Duela a quien duela, la acción estatal no cumple eficazmente su rol. La progresividad tributaria redistribuye escasamente en economías con alta desigualdad inicial. Lo decisivo es la cantidad de recursos recaudados y su gasto eficiente. Sin un fisco que movilice recursos suficientes con precisión, la distribución no cambia.
La evidencia en las distintas regiones del país aporta matices clave. Al examinar la desigualdad por territorios, aparecen pistas reveladoras. Las regiones industriales muestran mayor desigualdad, mientras las mineras tienden a ser más igualitarias. La razón es la demanda de mano de obra poco calificada y los salarios competitivos de la gran minería.
Patrones similares se observan en el sector silvoagropecuario y acuícola del sur. Su expansión beneficia directamente a los quintiles más bajos y reduce la brecha. Lejos de la “maldición de los recursos”, estos sectores –estigmatizados como “extractivistas”– operan como amortiguadores de la desigualdad.
Existe consenso universal respecto a que el capital humano es la palanca decisiva, y la inversión educativa, la herramienta más eficaz contra la desigualdad. Chile gasta en educación niveles similares a la OCDE, pero con enfoque erróneo. El impacto redistributivo es máximo en la educación inicial y decrece en niveles superiores. La universidad subsidiada suele ser regresiva, pues beneficia a quienes comienzan con ventajas. Reorientar recursos hacia salas cuna, jardines y escuelas vulnerables lograría más por la igualdad que reformas para financiar los estudios universitarios. Esto exige una voluntad política hoy ausente.
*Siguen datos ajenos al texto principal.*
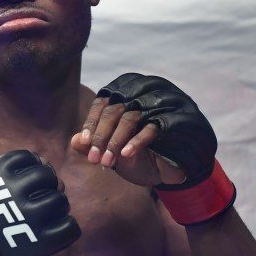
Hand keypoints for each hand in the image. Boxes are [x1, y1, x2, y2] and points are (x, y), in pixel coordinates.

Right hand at [0, 150, 80, 255]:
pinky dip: (67, 228)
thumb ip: (15, 172)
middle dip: (47, 186)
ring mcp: (28, 215)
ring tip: (45, 217)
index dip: (32, 169)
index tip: (24, 185)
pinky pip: (71, 227)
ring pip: (61, 200)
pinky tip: (55, 231)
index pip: (30, 158)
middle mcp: (14, 190)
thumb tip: (47, 165)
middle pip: (48, 176)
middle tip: (37, 201)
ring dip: (57, 207)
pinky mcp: (40, 241)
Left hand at [74, 73, 219, 186]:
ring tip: (106, 162)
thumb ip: (95, 143)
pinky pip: (154, 127)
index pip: (105, 100)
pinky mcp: (180, 117)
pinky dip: (137, 142)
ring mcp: (166, 101)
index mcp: (131, 89)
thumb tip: (74, 141)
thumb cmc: (144, 154)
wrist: (179, 167)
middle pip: (116, 108)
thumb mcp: (115, 149)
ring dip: (116, 141)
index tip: (83, 142)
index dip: (92, 121)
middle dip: (101, 135)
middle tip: (93, 159)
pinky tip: (126, 156)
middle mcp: (148, 89)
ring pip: (133, 116)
Reconocemos que las mejoras educativas son de largo plazo. Pero medidas de corto plazo pueden impactar significativamente. Si la participación laboral femenina alcanzara estándares OCDE (70%) y la brecha salarial de género se redujera diez puntos, el efecto sería directo: más ingresos en hogares de los primeros quintiles, donde la inactividad femenina es mayor. Impulsar empleo femenino en sectores que ya lo favorecen tendría un impacto masivo sobre la desigualdad.
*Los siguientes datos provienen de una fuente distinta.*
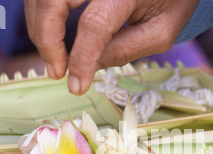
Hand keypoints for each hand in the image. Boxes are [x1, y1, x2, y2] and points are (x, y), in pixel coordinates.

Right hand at [24, 0, 198, 94]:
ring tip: (54, 59)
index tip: (76, 86)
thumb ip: (126, 50)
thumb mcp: (161, 31)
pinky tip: (51, 35)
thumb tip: (88, 67)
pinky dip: (42, 14)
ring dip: (40, 28)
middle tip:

Mejorar relaciones laborales es otro factor crucial, pero no mediante indemnizaciones excesivas o contratos inflexibles, sino adoptando el modelo nórdico de flexiguridad: despidos simplificados con seguros de desempleo robustos, recualificación y, sobre todo, alta densidad sindical. En Dinamarca o Suecia, el 70-90% de los trabajadores negocia colectivamente; en Chile, menos del 10%. Sin organizaciones capaces de pactar salarios y protección, la rigidez legal favorece a los privilegiados, mientras la flexibilidad sin contrapesos facilita abusos. Una mejor distribución requiere sindicalización masiva y mayor cobertura de contratos colectivos.
Por último, la evidencia desmiente que el crecimiento “se redistribuya automáticamente” hacia los más pobres. Entre 2003 y 2008, el PIB creció rápidamente, la informalidad bajó y, aun así, la desigualdad apenas cedió. Los datos exigen abandonar la fe en el chorreo y asumir un desafío político. Cada política pública debe incorporar –como proponía la doctrina social cristiana– una opción preferencial por los pobres. No exclusiva ni excluyente, pero sí prioritaria. Sin esta brújula, seguiremos celebrando el crecimiento mientras la sombra de la desigualdad ensombrece cualquier logro.